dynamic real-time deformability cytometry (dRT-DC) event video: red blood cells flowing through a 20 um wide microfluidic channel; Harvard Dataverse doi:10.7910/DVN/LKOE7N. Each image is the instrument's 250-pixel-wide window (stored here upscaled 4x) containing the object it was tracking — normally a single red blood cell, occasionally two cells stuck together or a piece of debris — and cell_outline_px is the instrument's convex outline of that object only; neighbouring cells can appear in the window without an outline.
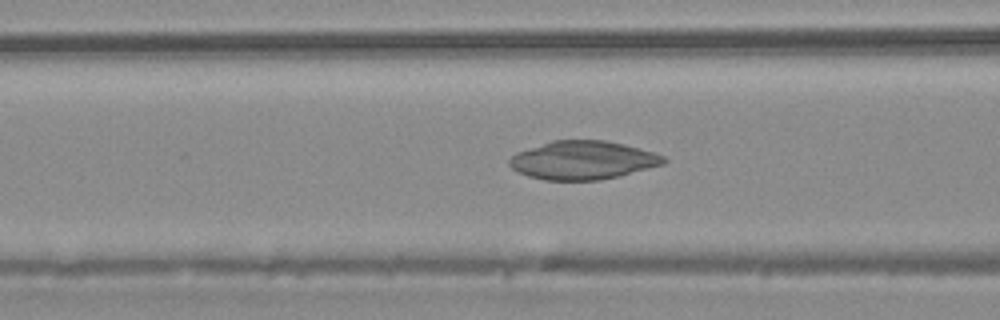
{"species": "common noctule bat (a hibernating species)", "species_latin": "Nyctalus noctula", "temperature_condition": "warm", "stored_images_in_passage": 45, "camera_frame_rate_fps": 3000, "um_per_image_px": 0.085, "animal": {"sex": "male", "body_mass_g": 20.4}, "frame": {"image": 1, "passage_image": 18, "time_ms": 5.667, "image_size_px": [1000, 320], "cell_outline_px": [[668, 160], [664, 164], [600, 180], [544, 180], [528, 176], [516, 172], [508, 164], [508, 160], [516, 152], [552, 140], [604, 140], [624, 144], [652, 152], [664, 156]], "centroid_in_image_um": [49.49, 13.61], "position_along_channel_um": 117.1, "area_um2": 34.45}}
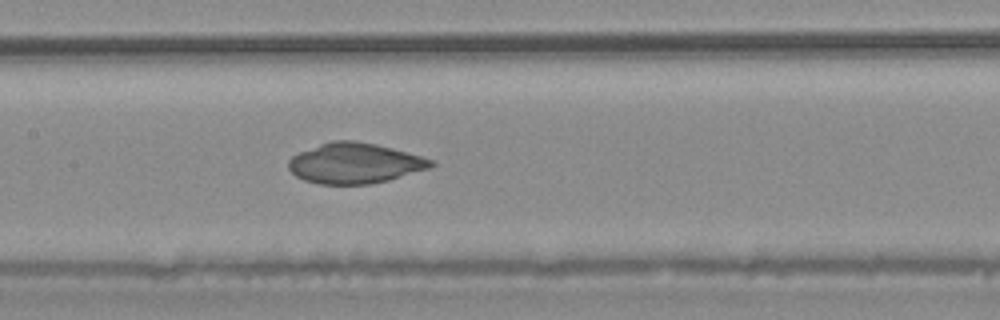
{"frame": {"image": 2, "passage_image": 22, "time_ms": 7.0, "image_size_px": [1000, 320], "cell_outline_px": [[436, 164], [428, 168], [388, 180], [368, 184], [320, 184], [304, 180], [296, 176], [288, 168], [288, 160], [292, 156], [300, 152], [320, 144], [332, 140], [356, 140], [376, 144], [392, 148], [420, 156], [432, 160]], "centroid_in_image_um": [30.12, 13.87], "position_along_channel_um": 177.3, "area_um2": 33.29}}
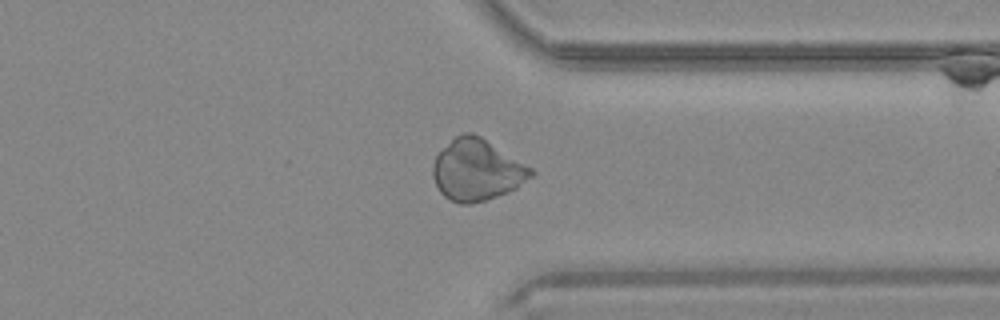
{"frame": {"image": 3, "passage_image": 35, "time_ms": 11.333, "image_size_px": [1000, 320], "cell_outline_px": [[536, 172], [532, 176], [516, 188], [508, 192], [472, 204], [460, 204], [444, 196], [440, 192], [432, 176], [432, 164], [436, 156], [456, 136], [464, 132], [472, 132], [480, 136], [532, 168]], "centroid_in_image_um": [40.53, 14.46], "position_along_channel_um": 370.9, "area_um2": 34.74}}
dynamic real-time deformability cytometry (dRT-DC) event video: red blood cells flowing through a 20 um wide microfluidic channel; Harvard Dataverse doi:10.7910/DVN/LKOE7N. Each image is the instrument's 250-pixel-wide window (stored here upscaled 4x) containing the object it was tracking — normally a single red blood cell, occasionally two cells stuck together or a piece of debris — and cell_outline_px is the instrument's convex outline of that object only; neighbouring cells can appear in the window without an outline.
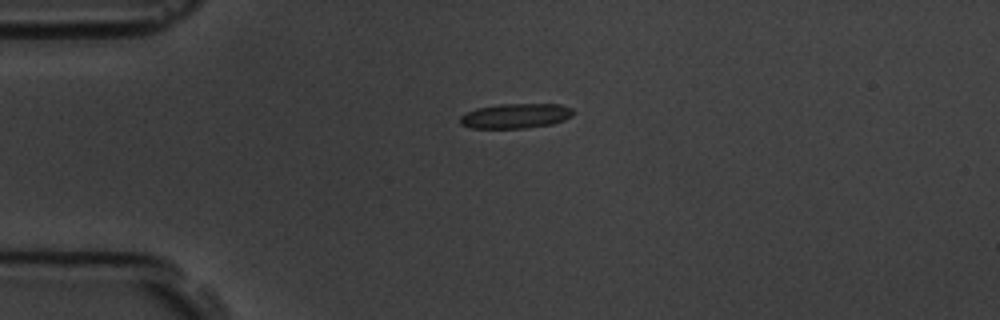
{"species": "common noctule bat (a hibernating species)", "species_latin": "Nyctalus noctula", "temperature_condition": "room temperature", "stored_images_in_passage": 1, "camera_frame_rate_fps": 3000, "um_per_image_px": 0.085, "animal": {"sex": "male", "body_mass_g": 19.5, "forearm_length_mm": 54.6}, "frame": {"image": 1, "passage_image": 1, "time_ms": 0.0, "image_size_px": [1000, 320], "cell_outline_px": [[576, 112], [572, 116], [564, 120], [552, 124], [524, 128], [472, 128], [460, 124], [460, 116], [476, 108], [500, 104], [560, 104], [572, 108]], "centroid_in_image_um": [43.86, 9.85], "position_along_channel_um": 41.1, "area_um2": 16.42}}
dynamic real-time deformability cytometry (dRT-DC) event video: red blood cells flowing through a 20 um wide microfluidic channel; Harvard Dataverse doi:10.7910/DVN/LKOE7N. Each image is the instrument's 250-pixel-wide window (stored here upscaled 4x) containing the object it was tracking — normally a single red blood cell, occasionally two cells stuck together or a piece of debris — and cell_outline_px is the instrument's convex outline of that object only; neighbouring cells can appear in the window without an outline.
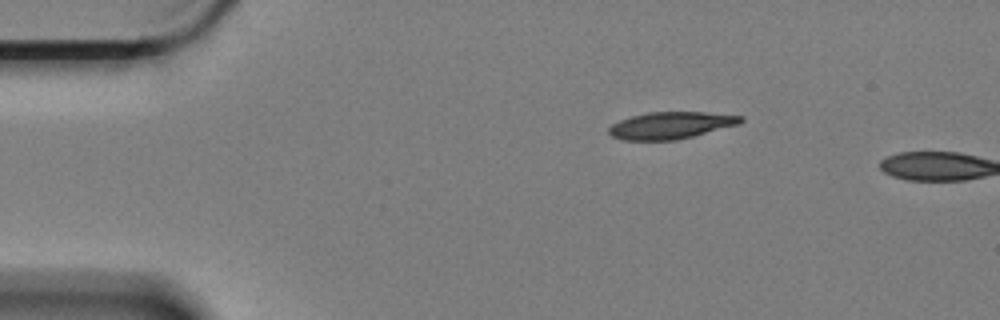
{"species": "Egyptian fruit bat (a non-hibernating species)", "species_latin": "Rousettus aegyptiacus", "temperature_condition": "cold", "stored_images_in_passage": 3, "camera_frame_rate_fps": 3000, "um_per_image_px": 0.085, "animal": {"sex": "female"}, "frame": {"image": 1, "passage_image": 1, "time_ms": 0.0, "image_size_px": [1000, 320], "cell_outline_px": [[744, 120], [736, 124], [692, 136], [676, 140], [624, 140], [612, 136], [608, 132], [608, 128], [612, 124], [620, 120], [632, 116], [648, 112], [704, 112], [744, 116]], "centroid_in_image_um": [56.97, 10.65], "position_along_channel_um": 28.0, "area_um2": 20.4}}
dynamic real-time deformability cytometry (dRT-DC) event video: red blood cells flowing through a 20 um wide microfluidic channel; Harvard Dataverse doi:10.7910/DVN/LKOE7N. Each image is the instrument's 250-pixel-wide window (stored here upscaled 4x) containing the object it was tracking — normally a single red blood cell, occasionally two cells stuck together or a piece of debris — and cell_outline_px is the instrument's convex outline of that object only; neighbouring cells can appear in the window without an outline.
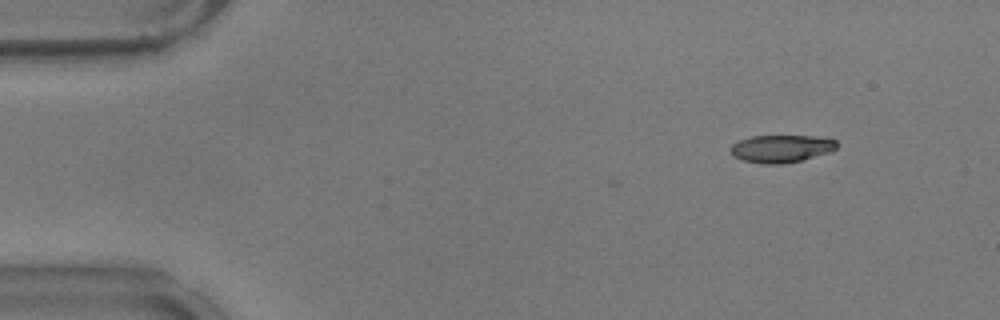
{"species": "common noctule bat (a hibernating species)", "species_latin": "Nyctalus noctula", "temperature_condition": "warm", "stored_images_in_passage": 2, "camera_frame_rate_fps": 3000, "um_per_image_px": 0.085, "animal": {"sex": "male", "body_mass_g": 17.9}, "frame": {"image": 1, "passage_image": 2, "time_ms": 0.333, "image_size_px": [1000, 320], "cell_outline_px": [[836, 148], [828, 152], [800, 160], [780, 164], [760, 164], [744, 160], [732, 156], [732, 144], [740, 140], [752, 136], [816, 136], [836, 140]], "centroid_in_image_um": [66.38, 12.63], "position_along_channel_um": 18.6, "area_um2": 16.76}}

STATED GOAL:
Pictures stay out; repeat all the rest of the records exactly.

RESULT:
dynamic real-time deformability cytometry (dRT-DC) event video: red blood cells flowing through a 20 um wide microfluidic channel; Harvard Dataverse doi:10.7910/DVN/LKOE7N. Each image is the instrument's 250-pixel-wide window (stored here upscaled 4x) containing the object it was tracking — normally a single red blood cell, occasionally two cells stuck together or a piece of debris — and cell_outline_px is the instrument's convex outline of that object only; neighbouring cells can appear in the window without an outline.
{"species": "common noctule bat (a hibernating species)", "species_latin": "Nyctalus noctula", "temperature_condition": "warm", "stored_images_in_passage": 45, "camera_frame_rate_fps": 3000, "um_per_image_px": 0.085, "animal": {"sex": "male", "body_mass_g": 20.4}, "frame": {"image": 1, "passage_image": 18, "time_ms": 5.667, "image_size_px": [1000, 320], "cell_outline_px": [[668, 160], [664, 164], [600, 180], [544, 180], [528, 176], [516, 172], [508, 164], [508, 160], [516, 152], [552, 140], [604, 140], [624, 144], [652, 152], [664, 156]], "centroid_in_image_um": [49.49, 13.61], "position_along_channel_um": 117.1, "area_um2": 34.45}}
{"frame": {"image": 2, "passage_image": 22, "time_ms": 7.0, "image_size_px": [1000, 320], "cell_outline_px": [[436, 164], [428, 168], [388, 180], [368, 184], [320, 184], [304, 180], [296, 176], [288, 168], [288, 160], [292, 156], [300, 152], [320, 144], [332, 140], [356, 140], [376, 144], [392, 148], [420, 156], [432, 160]], "centroid_in_image_um": [30.12, 13.87], "position_along_channel_um": 177.3, "area_um2": 33.29}}
{"frame": {"image": 3, "passage_image": 35, "time_ms": 11.333, "image_size_px": [1000, 320], "cell_outline_px": [[536, 172], [532, 176], [516, 188], [508, 192], [472, 204], [460, 204], [444, 196], [440, 192], [432, 176], [432, 164], [436, 156], [456, 136], [464, 132], [472, 132], [480, 136], [532, 168]], "centroid_in_image_um": [40.53, 14.46], "position_along_channel_um": 370.9, "area_um2": 34.74}}
dynamic real-time deformability cytometry (dRT-DC) event video: red blood cells flowing through a 20 um wide microfluidic channel; Harvard Dataverse doi:10.7910/DVN/LKOE7N. Each image is the instrument's 250-pixel-wide window (stored here upscaled 4x) containing the object it was tracking — normally a single red blood cell, occasionally two cells stuck together or a piece of debris — and cell_outline_px is the instrument's convex outline of that object only; neighbouring cells can appear in the window without an outline.
{"species": "common noctule bat (a hibernating species)", "species_latin": "Nyctalus noctula", "temperature_condition": "room temperature", "stored_images_in_passage": 1, "camera_frame_rate_fps": 3000, "um_per_image_px": 0.085, "animal": {"sex": "male", "body_mass_g": 19.5, "forearm_length_mm": 54.6}, "frame": {"image": 1, "passage_image": 1, "time_ms": 0.0, "image_size_px": [1000, 320], "cell_outline_px": [[576, 112], [572, 116], [564, 120], [552, 124], [524, 128], [472, 128], [460, 124], [460, 116], [476, 108], [500, 104], [560, 104], [572, 108]], "centroid_in_image_um": [43.86, 9.85], "position_along_channel_um": 41.1, "area_um2": 16.42}}
dynamic real-time deformability cytometry (dRT-DC) event video: red blood cells flowing through a 20 um wide microfluidic channel; Harvard Dataverse doi:10.7910/DVN/LKOE7N. Each image is the instrument's 250-pixel-wide window (stored here upscaled 4x) containing the object it was tracking — normally a single red blood cell, occasionally two cells stuck together or a piece of debris — and cell_outline_px is the instrument's convex outline of that object only; neighbouring cells can appear in the window without an outline.
{"species": "Egyptian fruit bat (a non-hibernating species)", "species_latin": "Rousettus aegyptiacus", "temperature_condition": "cold", "stored_images_in_passage": 3, "camera_frame_rate_fps": 3000, "um_per_image_px": 0.085, "animal": {"sex": "female"}, "frame": {"image": 1, "passage_image": 1, "time_ms": 0.0, "image_size_px": [1000, 320], "cell_outline_px": [[744, 120], [736, 124], [692, 136], [676, 140], [624, 140], [612, 136], [608, 132], [608, 128], [612, 124], [620, 120], [632, 116], [648, 112], [704, 112], [744, 116]], "centroid_in_image_um": [56.97, 10.65], "position_along_channel_um": 28.0, "area_um2": 20.4}}
dynamic real-time deformability cytometry (dRT-DC) event video: red blood cells flowing through a 20 um wide microfluidic channel; Harvard Dataverse doi:10.7910/DVN/LKOE7N. Each image is the instrument's 250-pixel-wide window (stored here upscaled 4x) containing the object it was tracking — normally a single red blood cell, occasionally two cells stuck together or a piece of debris — and cell_outline_px is the instrument's convex outline of that object only; neighbouring cells can appear in the window without an outline.
{"species": "common noctule bat (a hibernating species)", "species_latin": "Nyctalus noctula", "temperature_condition": "warm", "stored_images_in_passage": 2, "camera_frame_rate_fps": 3000, "um_per_image_px": 0.085, "animal": {"sex": "male", "body_mass_g": 17.9}, "frame": {"image": 1, "passage_image": 2, "time_ms": 0.333, "image_size_px": [1000, 320], "cell_outline_px": [[836, 148], [828, 152], [800, 160], [780, 164], [760, 164], [744, 160], [732, 156], [732, 144], [740, 140], [752, 136], [816, 136], [836, 140]], "centroid_in_image_um": [66.38, 12.63], "position_along_channel_um": 18.6, "area_um2": 16.76}}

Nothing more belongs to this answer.